Tennis Elbow: The new Serena the same as the old one
September 24, 2012 · Print This Article
Serena Williams should take a bow, but she won’t because that’s something she would never do. She should take a bow, because she’s the greatest singles player of her era and we’re all clapping her on at this point.
That’s the unofficial title that she has cemented with her stellar results this past summer. Serena started by avenging a poor showing at the French Open, where she lost in the first round, and an overall disappointing first half to the 2012 season, by winning the Wimbledon Championships. As the sixth seed, she lost only one set in defeating in succession the fourth seed Petra Kvitova, the 2nd seed Victoria Azarenka and the third seed Agnieszka Radwanska in her last three matches for the fifth Wimbledon title of her career.
It turns out that Serena was only warming up.
A month later, she covered herself in Olympic gold with just about a perfect week–she won every set that she played and every game but a mere 17. It was a feat as impressive as any in recent memory, as symbolized by her dismantling of Maria Sharapova, then ranked No. 2, in the gold medal match by the score of 6-0 and 6-1.
She simply couldn’t lose and yet, it’s like she had in the eyes of many when she celebrated her gold medal win with an impromptu “crip walk” dance. Though she had suffered health setbacks in the past year (i.e. pulmonary embolism in 2011) that threatened her career, this proved that she hadn’t changed. She “crip walked” on the hollow grounds of the All England Club, because she could. Whether it was intentional or careless was beside the point, because Serena has never been one for etiquette.
For her last act of the summer, Serena captured the US Open. Once again, she was dominant and, until the final, it didn’t look like she’d ever lose. And even in the first set against World No. 1 Azarenka, Serena was in control and won 6-2. But then Azarenka fought back, something that most players never do against the 30-year-old American, and took the second set 7-5 and even had a chance to serve the match out.
She didn’t, of course, because Serena won. And Serena won, because she’s as determined and competitive as anybody else on the WTA Tour. At London and then at the US Open, she proved that she is the type of player for whom the outcome of matches seems to depend only on what she does, because usually Serena will be stronger mentally and have stronger technique than her opponent. That’s not true, but it often looks like Serena wins or loses entirely because of what she does on the court.
Of course, it had been obvious for a while now that the American was a timeless player. She has won over $40 million in prize money in her career, which puts her first among women and fourth all-time among all tennis players. Serena turned professional way back in September of 1995, and yet she still has only 108 losses. That’s how she has managed to be ranked No. 1 five times while twice winning the Tour Championships as well.

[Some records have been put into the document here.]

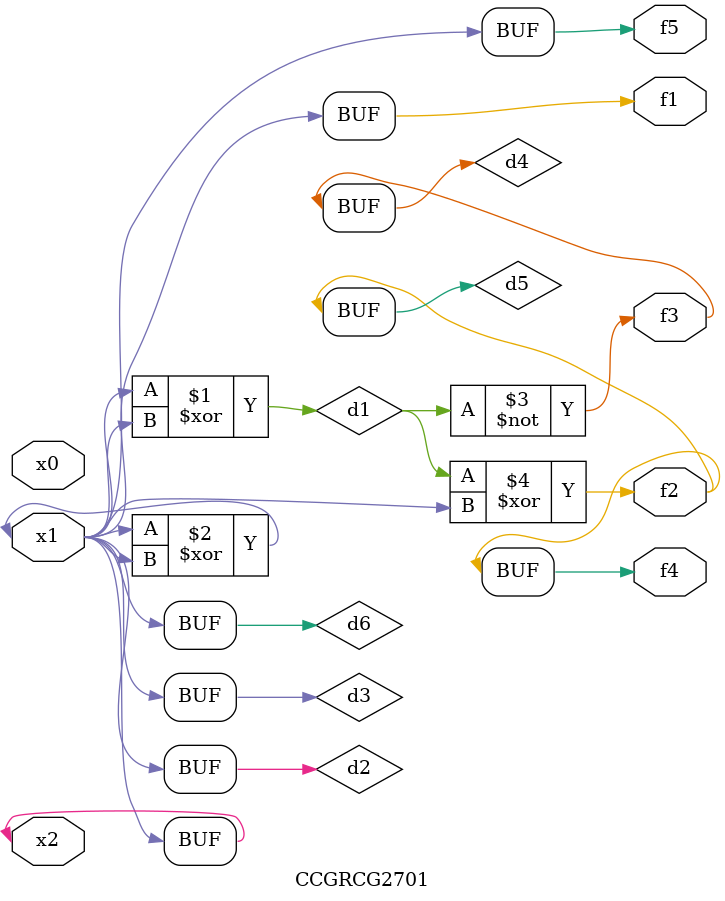
<source format=v>
module CCGRCG2701(
	input x0, x1, x2,
	output f1, f2, f3, f4, f5
);

	wire d1, d2, d3, d4, d5, d6;

	xor (d1, x1, x2);
	buf (d2, x1, x2);
	xor (d3, x1, x2);
	nor (d4, d1);
	xor (d5, d1, d2);
	buf (d6, d2, d3);
	assign f1 = d6;
	assign f2 = d5;
	assign f3 = d4;
	assign f4 = d5;
	assign f5 = d6;
endmodule

</source>
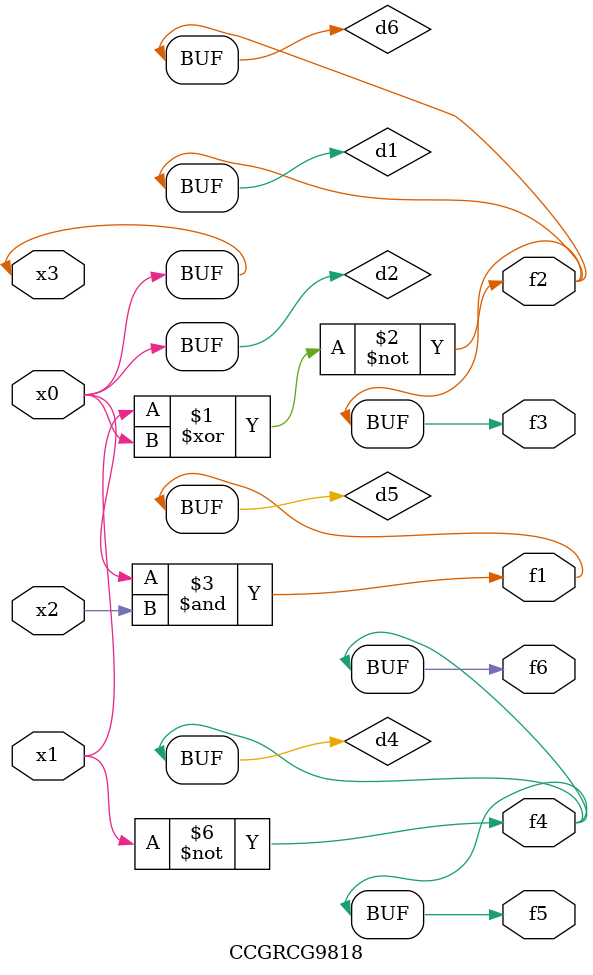
<source format=v>
module CCGRCG9818(
	input x0, x1, x2, x3,
	output f1, f2, f3, f4, f5, f6
);

	wire d1, d2, d3, d4, d5, d6;

	xnor (d1, x1, x3);
	buf (d2, x0, x3);
	nand (d3, x0, x2);
	not (d4, x1);
	nand (d5, d3);
	or (d6, d1);
	assign f1 = d5;
	assign f2 = d6;
	assign f3 = d6;
	assign f4 = d4;
	assign f5 = d4;
	assign f6 = d4;
endmodule

</source>
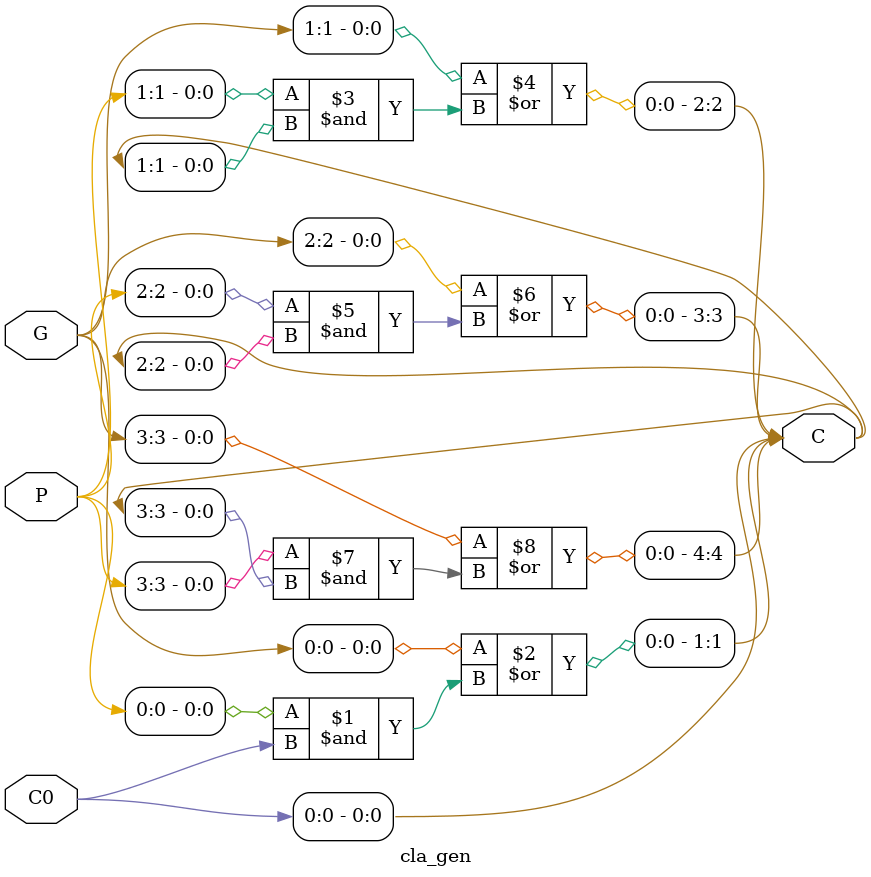
<source format=v>
module addsub_cla(A,B,M,S,C,V);
	
	input [W-1:0] A;
	input [W-1:0] B;
	input M;
	output [W-1:0] S;
	output C;
	output V;
	
	parameter W = 4;
	
	wire[W-1:0] p;
	wire[W-1:0] g;
	wire[W:0] c;
	reg v;
	reg [W-1:0] Bb;
	
	always@(*)
	begin
	if(M==1)
		Bb[W-1:0] = ~B[W-1:0];
	else if(M==0)
		Bb[W-1:0] = B[W-1:0];
	end
	
	assign p[W-1:0] = A[W-1:0]^Bb[W-1:0];
	assign g[W-1:0] = A[W-1:0]&Bb[W-1:0];
	
	cla_gen #(.W(W)) CLAGEN(.P(p), .G(g), .C0(M), .C(c));
	
	always@(*)
	begin
		if(c[W] == c[W-1])
			v = 1'b0;
		else
			v = 1'b1;
	end
	
	assign V = v;
	
	genvar j;
		generate
			for(j=0;j<W;j=j+1)
				begin
					assign S[j] = c[j]^p[j];
				end
		endgenerate
	
	assign C = c[W];
	
	
	
endmodule


module cla_gen(P,G,C0,C);
	parameter W = 4;
	input [W-1:0] P;
	input [W-1:0] G;
	input C0;
	output [W:0] C;
	
	genvar i;
	generate
		for(i=1; i<W+1; i=i+1)
			begin
				assign C[i] = G[i-1] | (P[i-1]&C[i-1]);
			end
	endgenerate
	assign C[0] = C0;
endmodule
</source>
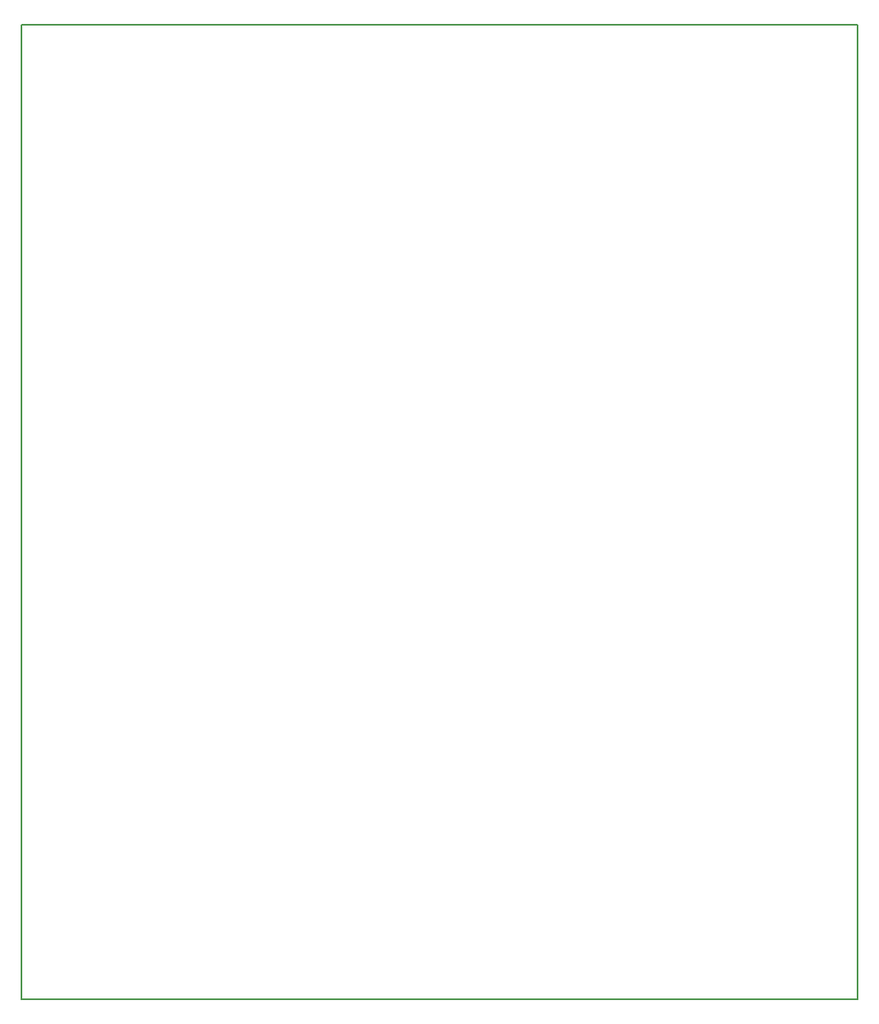
<source format=gbr>
G04 #@! TF.FileFunction,Profile,NP*
%FSLAX46Y46*%
G04 Gerber Fmt 4.6, Leading zero omitted, Abs format (unit mm)*
G04 Created by KiCad (PCBNEW 4.0.5) date 05/03/17 08:17:14*
%MOMM*%
%LPD*%
G01*
G04 APERTURE LIST*
%ADD10C,0.100000*%
%ADD11C,0.150000*%
G04 APERTURE END LIST*
D10*
D11*
X196850000Y-34544000D02*
X196850000Y-134493000D01*
X110998000Y-34544000D02*
X111760000Y-34544000D01*
X110998000Y-134493000D02*
X110998000Y-34544000D01*
X110998000Y-34544000D02*
X196850000Y-34544000D01*
X110998000Y-134493000D02*
X196850000Y-134493000D01*
M02*

</source>
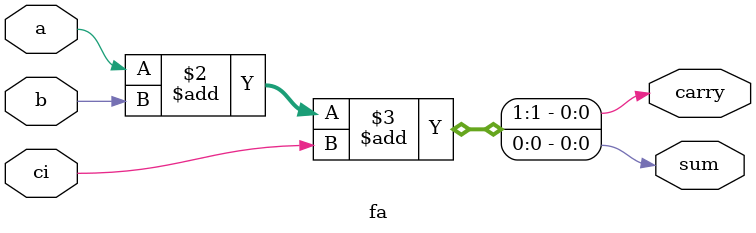
<source format=v>
module fa(sum,carry,a,b,ci);
input a,b,ci;
output reg sum,carry;

always @(*) begin

	{carry,sum}=a+b+ci;
end
endmodule
	

</source>
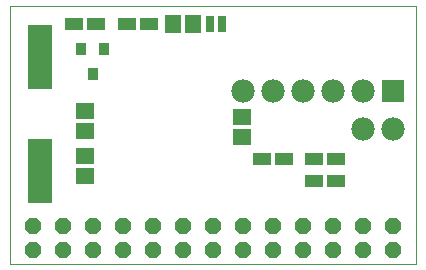
<source format=gbs>
G75*
G70*
%OFA0B0*%
%FSLAX24Y24*%
%IPPOS*%
%LPD*%
%AMOC8*
5,1,8,0,0,1.08239X$1,22.5*
%
%ADD10C,0.0000*%
%ADD11OC8,0.0555*%
%ADD12R,0.0355X0.0394*%
%ADD13R,0.0631X0.0434*%
%ADD14R,0.0552X0.0631*%
%ADD15C,0.0780*%
%ADD16R,0.0290X0.0540*%
%ADD17R,0.0800X0.2140*%
%ADD18R,0.0631X0.0552*%
%ADD19R,0.0780X0.0780*%
D10*
X000605Y000141D02*
X000605Y008718D01*
X014134Y008718D01*
X014134Y000141D01*
X000605Y000141D01*
D11*
X001355Y000581D03*
X002355Y000581D03*
X003355Y000581D03*
X004355Y000581D03*
X005355Y000581D03*
X006355Y000581D03*
X007355Y000581D03*
X008355Y000581D03*
X009355Y000581D03*
X010355Y000581D03*
X011355Y000581D03*
X012355Y000581D03*
X013355Y000581D03*
X013355Y001391D03*
X012355Y001391D03*
X011355Y001391D03*
X010355Y001391D03*
X009355Y001391D03*
X008355Y001391D03*
X007355Y001391D03*
X006355Y001391D03*
X005355Y001391D03*
X004355Y001391D03*
X003355Y001391D03*
X002355Y001391D03*
X001355Y001391D03*
D12*
X003355Y006458D03*
X003729Y007285D03*
X002981Y007285D03*
D13*
X002735Y008141D03*
X003475Y008141D03*
X004485Y008141D03*
X005225Y008141D03*
X008985Y003641D03*
X009725Y003641D03*
X010735Y003641D03*
X011475Y003641D03*
X011475Y002891D03*
X010735Y002891D03*
D14*
X006689Y008141D03*
X006020Y008141D03*
D15*
X008355Y005891D03*
X009355Y005891D03*
X010355Y005891D03*
X011355Y005891D03*
X012355Y005891D03*
X012355Y004641D03*
X013355Y004641D03*
D16*
X007680Y008141D03*
X007280Y008141D03*
D17*
X001605Y007041D03*
X001605Y003241D03*
D18*
X003105Y003056D03*
X003105Y003726D03*
X003105Y004556D03*
X003105Y005226D03*
X008317Y005019D03*
X008317Y004350D03*
D19*
X013355Y005891D03*
M02*

</source>
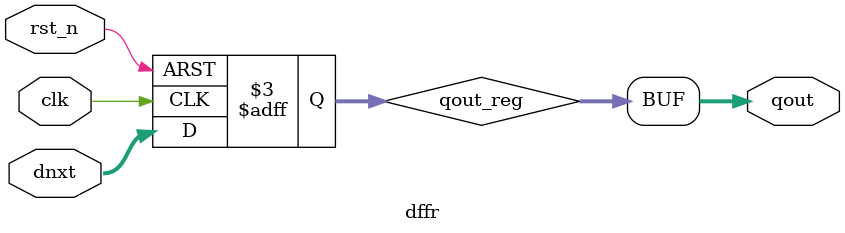
<source format=v>

`define DFFS
module dfflrs #(
    parameter DW=32
) (
    input lden,
    input [DW-1:0] dnxt,
    output [DW-1:0] qout,
    input clk,
    input rst_n
);
    reg [DW-1:0] qout_reg;
    always @(posedge clk or negedge rst_n) begin
        if(~rst_n)
            qout_reg <= {DW{1'b1}};
        else if(lden) 
            qout_reg <= dnxt;
    end
    assign qout = qout_reg;

endmodule

module dfflr #(
    parameter DW=32
) (
    input lden,
    input [DW-1:0] dnxt,
    output [DW-1:0] qout,
    input clk,
    input rst_n
);
    reg [DW-1:0] qout_reg;
    always @(posedge clk or negedge rst_n) begin
        if(~rst_n)
            qout_reg <= {DW{1'b0}};
        else if(lden) 
            qout_reg <= dnxt;
            // qout_reg <= dnxt;
    end
    assign qout = qout_reg;

endmodule

module dffl #(
    parameter DW=32
) (
    input lden,
    input [DW-1:0] dnxt,
    output [DW-1:0] qout,
    input clk
);
    reg [DW-1:0] qout_reg;
    always @(posedge clk) begin
        if(lden) 
            qout_reg <= dnxt;
            // qout_reg <= dnxt;
    end
    assign qout = qout_reg;

endmodule

module dffrs #(
    parameter DW=32
) (
    input [DW-1:0] dnxt,
    output [DW-1:0] qout,
    input clk,
    input rst_n
);
    reg [DW-1:0] qout_reg;
    always @(posedge clk or negedge rst_n) begin
        if(~rst_n) 
            qout_reg <= {DW{1'b1}};
        else
            qout_reg <= dnxt;
            // qout_reg <= dnxt;
    end
    assign qout = qout_reg;
endmodule

module dffr #(
    parameter DW=32
) (
    input [DW-1:0] dnxt,
    output [DW-1:0] qout,
    input clk,
    input rst_n
);
    reg [DW-1:0] qout_reg;
    always @(posedge clk or negedge rst_n) begin
        if(~rst_n) 
            qout_reg <= {DW{1'b0}};
        else
            qout_reg <= dnxt;
            // qout_reg <= dnxt;
    end
    assign qout = qout_reg;
endmodule


</source>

Add 45 singles titles and 15 Grand Slams, and it’s an impressive list of accomplishments for the woman who was raised and who started playing tennis in Compton. In the Open era, only Steffi Graff, Chris Evert and Martina Navratilova have more Grand Slam titles than her. And this season, Serena has demonstrated that she definitely belongs with these three players and that she is far beyond a Martina Hingis or a Monica Seles. She has ensured that whenever someone looks back at this era in women’s tennis, it’s her name that will be the first to come to mind.
At some point, Serena will retire, and then Azarenka, or anybody else, might actually be the top player on Tour. Until then, don’t let the rankings fool you–every route to glory still goes through Serena Williams. Let’s enjoy this while it’s still the case.